*Requirements:* Return each line of the data below that contains the string "qUnion".

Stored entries
* Start *
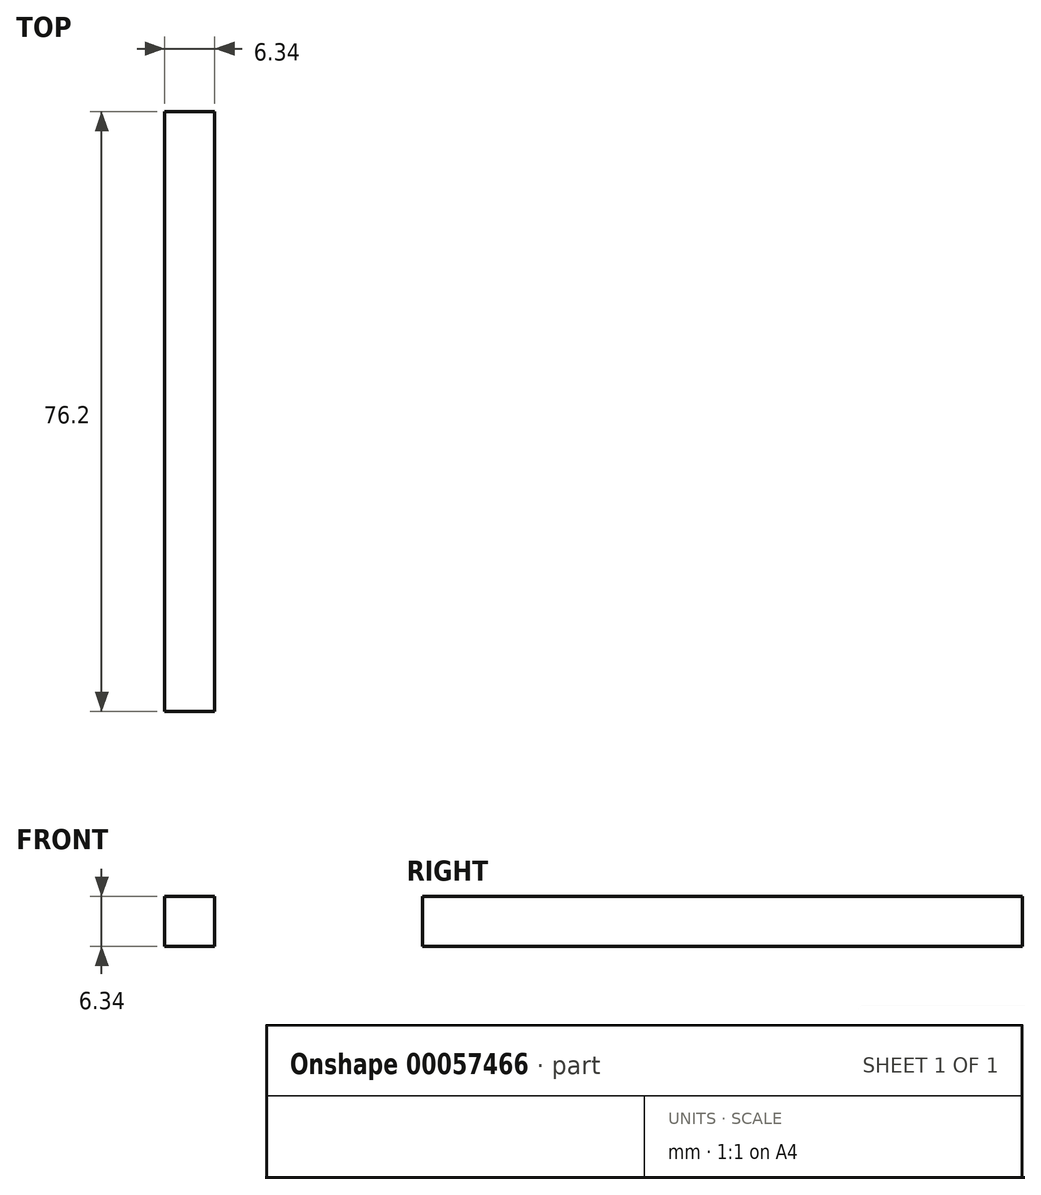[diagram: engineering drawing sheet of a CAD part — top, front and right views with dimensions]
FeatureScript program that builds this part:
annotation { "Feature Type Name" : "Feature", "Feature Type Description" : "" }
export const myFeature = defineFeature(function(context is Context, id is Id, definition is map)
    precondition{}
    {
        {
            var Q0;
            Q0=qCreatedBy(makeId("Front.planeOp"),FACE);
            var sketch = newSketch(context, id + "F0", { "sketchPlane" : qUnion([Q0])});
            skLineSegment(sketch, "E0.rect.bottom", {"start": v(3.18, 3.18) * mm, "end": v(-3.18, 3.18) * mm});
            skLineSegment(sketch, "E0.rect.top", {"start": v(3.18, -3.18) * mm, "end": v(-3.18, -3.18) * mm});
            skLineSegment(sketch, "E0.rect.left", {"start": v(3.18, 3.18) * mm, "end": v(3.18, -3.17) * mm});
            skLineSegment(sketch, "E0.rect.right", {"start": v(-3.18, 3.18) * mm, "end": v(-3.18, -3.18) * mm});
            skPoint(sketch, "E0.rect.middle", {"position": v(0, 0) * mm});
            skSolve(sketch);
        }
        {
            var Q0;
            Q0=qSketchRegion(id+"F0",true);
            extrude(context, id + "F1", {"entities" : qUnion([Q0]), "depth" : 76.2 * mm});
        }
    });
* End *
*Answer for the task:*
            var sketch = newSketch(context, id + "F0", { "sketchPlane" : qUnion([Q0])});
            extrude(context, id + "F1", {"entities" : qUnion([Q0]), "depth" : 76.2 * mm});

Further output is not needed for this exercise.